US blues musician. One of the last of the great country blues singers and one of the first major players of modern Chicago blues, he was raised on the Stovall Plantation in Clarksdale, Mississippi, where he began playing harmonica and guitar while working as a sharecropper. In 1950 he gained his first national success with ‘Rolling Stone’, the first release of Chess Records, the rhythm-and-blues label with which his name was linked for the next 25 years. In 1952 he made his first recordings with his six-piece combo, which pioneered the electronically amplified Chicago blues style. Featuring Little Walter, Jimmy Rogers, and Otis Spann, this group released several rhythm-and-blues hits, including ‘Hoochie Coochie Man’ and ‘Got My Mojo Working’, and toured extensively on the black nightclub circuit throughout the 1950s.

- [SHORT TASK A] Locate each row containing the string "square" and copy those rows out in full.
- [SHORT TASK B] Pick up the passage on the blues musician after its final sentence and carry it on.
The passage on the blues musician and the rows that follow it are unrelated material.

- [RECORDS TO USE]
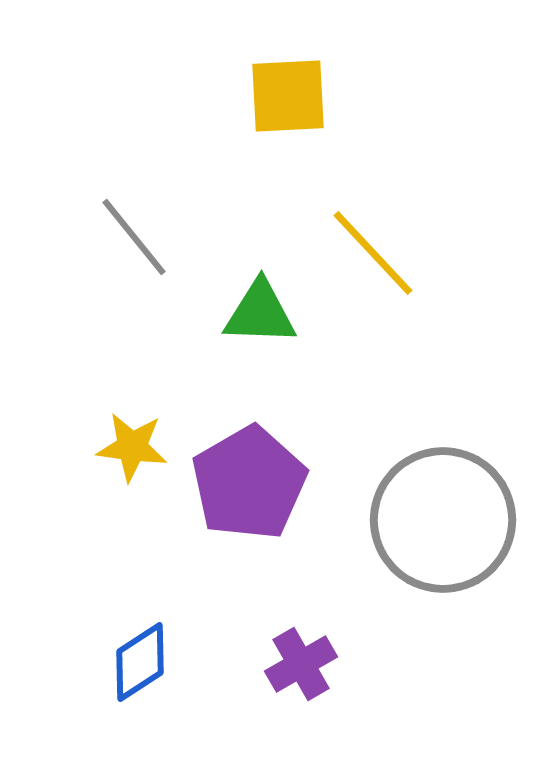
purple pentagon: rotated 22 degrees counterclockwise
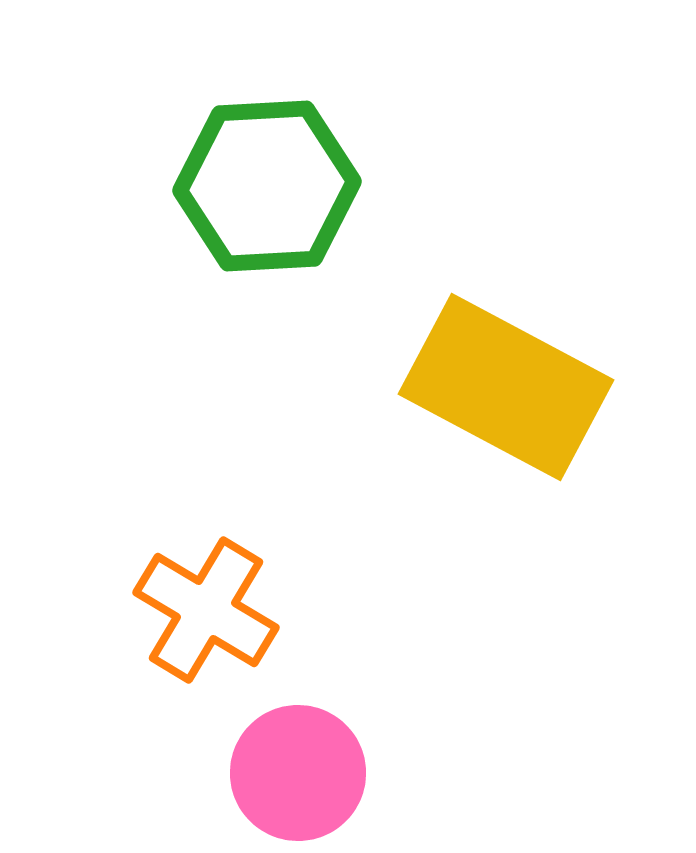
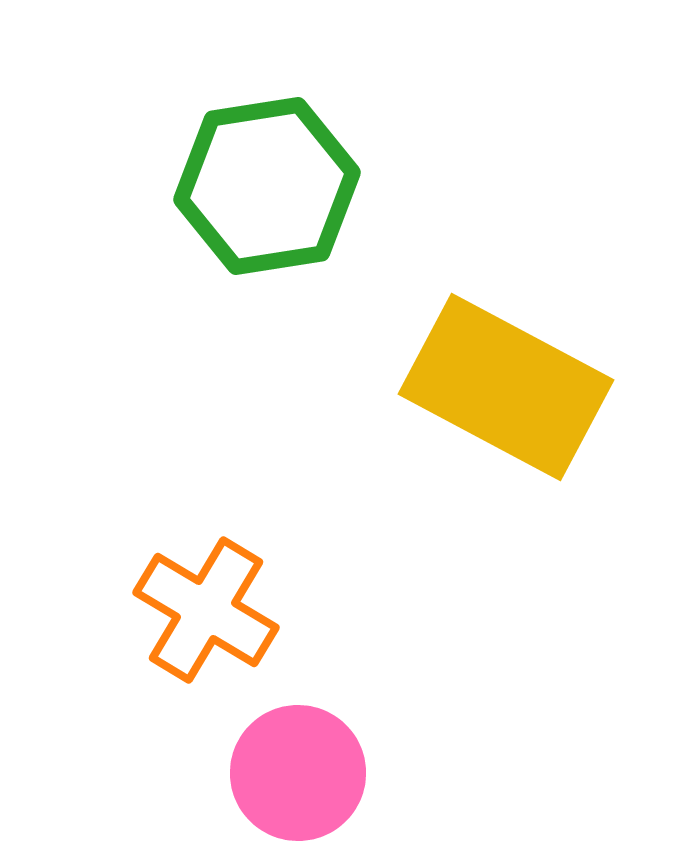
green hexagon: rotated 6 degrees counterclockwise
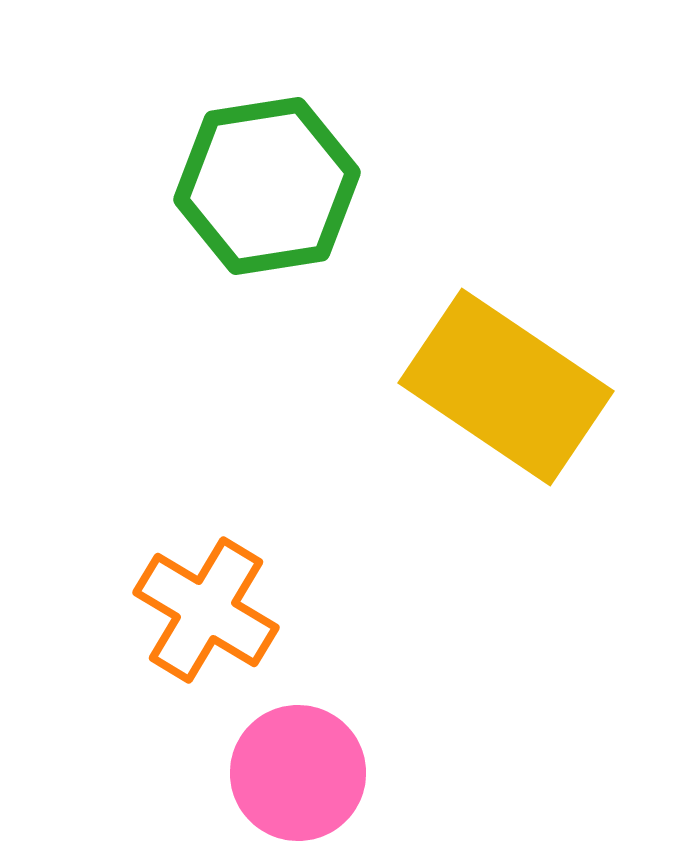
yellow rectangle: rotated 6 degrees clockwise
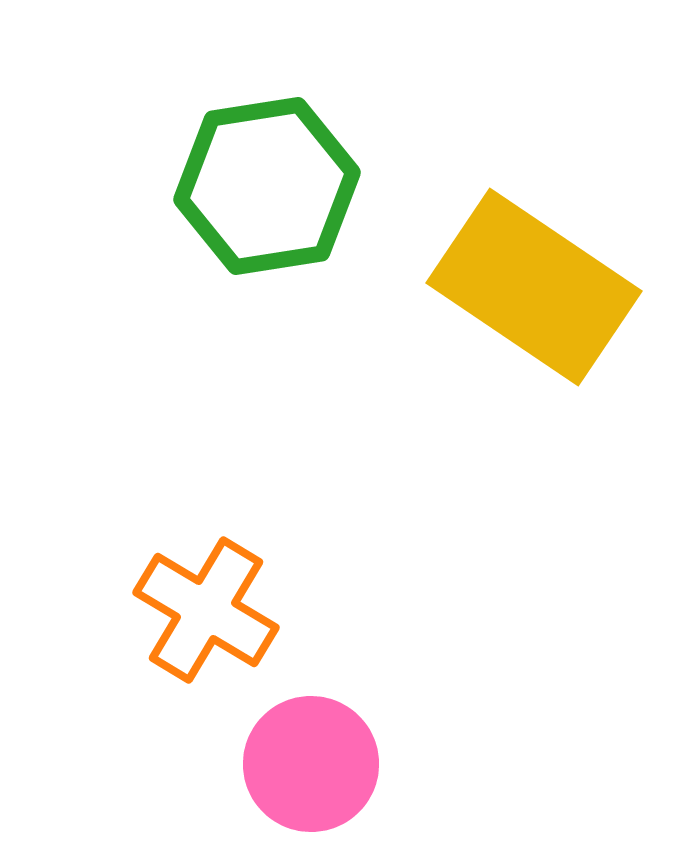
yellow rectangle: moved 28 px right, 100 px up
pink circle: moved 13 px right, 9 px up
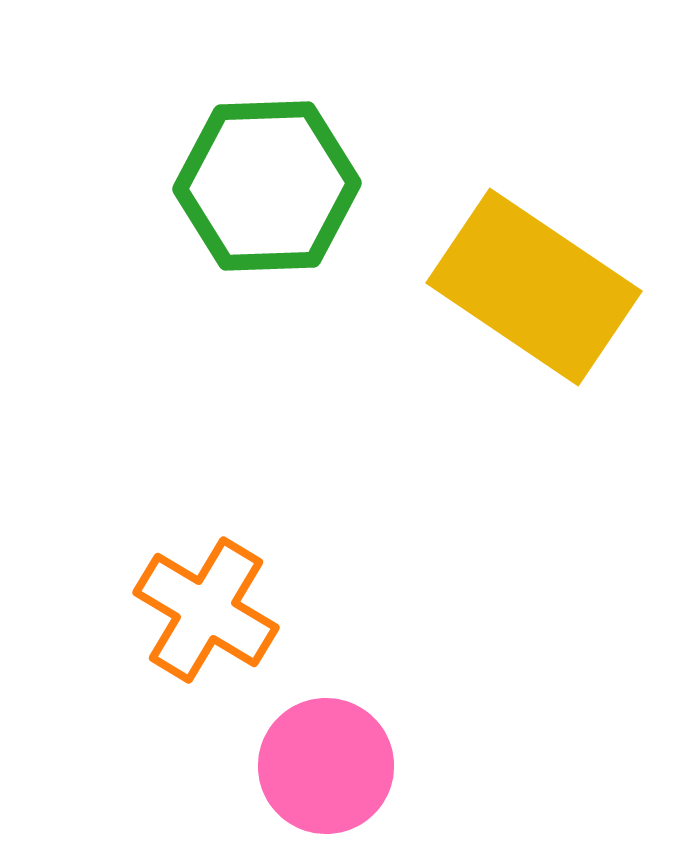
green hexagon: rotated 7 degrees clockwise
pink circle: moved 15 px right, 2 px down
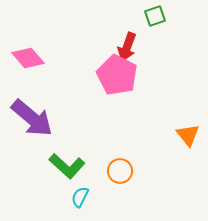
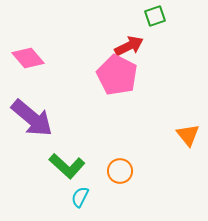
red arrow: moved 2 px right, 1 px up; rotated 136 degrees counterclockwise
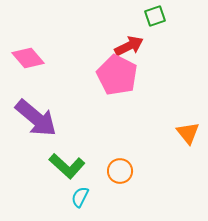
purple arrow: moved 4 px right
orange triangle: moved 2 px up
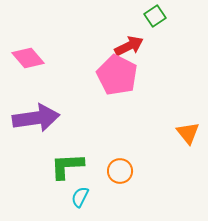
green square: rotated 15 degrees counterclockwise
purple arrow: rotated 48 degrees counterclockwise
green L-shape: rotated 135 degrees clockwise
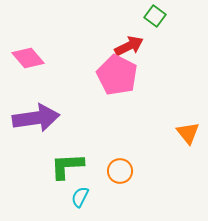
green square: rotated 20 degrees counterclockwise
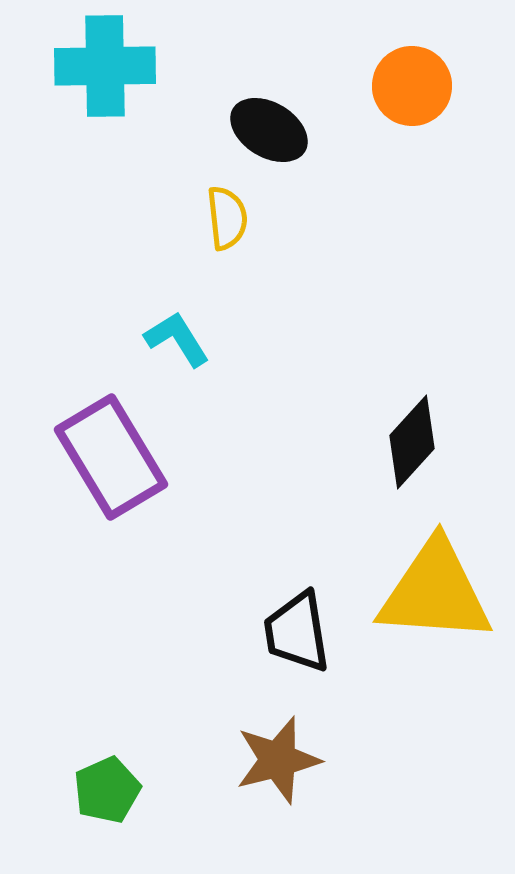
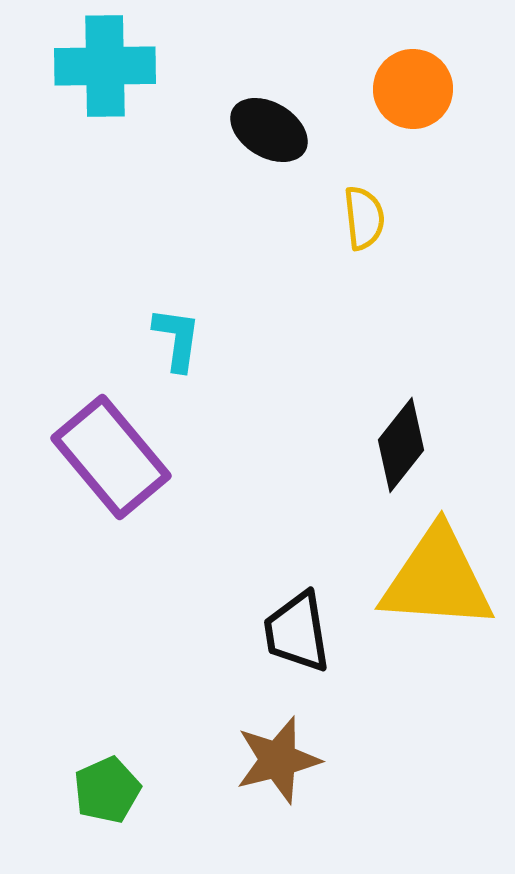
orange circle: moved 1 px right, 3 px down
yellow semicircle: moved 137 px right
cyan L-shape: rotated 40 degrees clockwise
black diamond: moved 11 px left, 3 px down; rotated 4 degrees counterclockwise
purple rectangle: rotated 9 degrees counterclockwise
yellow triangle: moved 2 px right, 13 px up
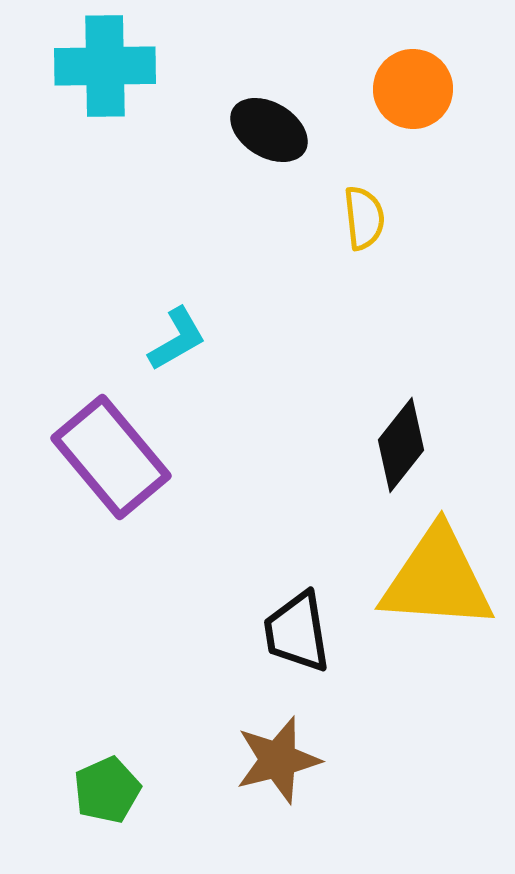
cyan L-shape: rotated 52 degrees clockwise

- [WRITTEN ANSWER A]
green square: rotated 15 degrees counterclockwise
green square: rotated 20 degrees counterclockwise

- [WRITTEN ANSWER B]
Muddy Waters was born in Rolling Fork, Mississippi. In 1941–42, he was recorded by Alan Lomax, the folklorist of the Library of Congress, and, encouraged by this experience, he moved to Chicago, Illinois, in 1943 to seek a career in music. Over the next several years, he gradually developed an ensemble blues style while performing in neighbourhood bars in Chicago's South Side ghetto. In 1946 he recorded an unreleased session for Columbia Records, and for the next three years he recorded in a country blues style for Aristocrat Records. He made the first of several annual tours of England in 1958, during which he became a major influence on the early British rock scene. He appeared at the Newport Jazz Festival in 1960, and was a central figure in the folk-blues revival of the mid-1960s. By the late 1960s, his songs were widely covered in rock; several headlining performers, including the Rolling Stones and Eric Clapton, featured him on their tours. He was a regular Grammy winner throughout the 1970s, and his appearance in The Band's farewell concert, filmed as The Last Waltz (1978), was widely acclaimed. He was given a place in the Rock and Roll Hall of Fame in 1987.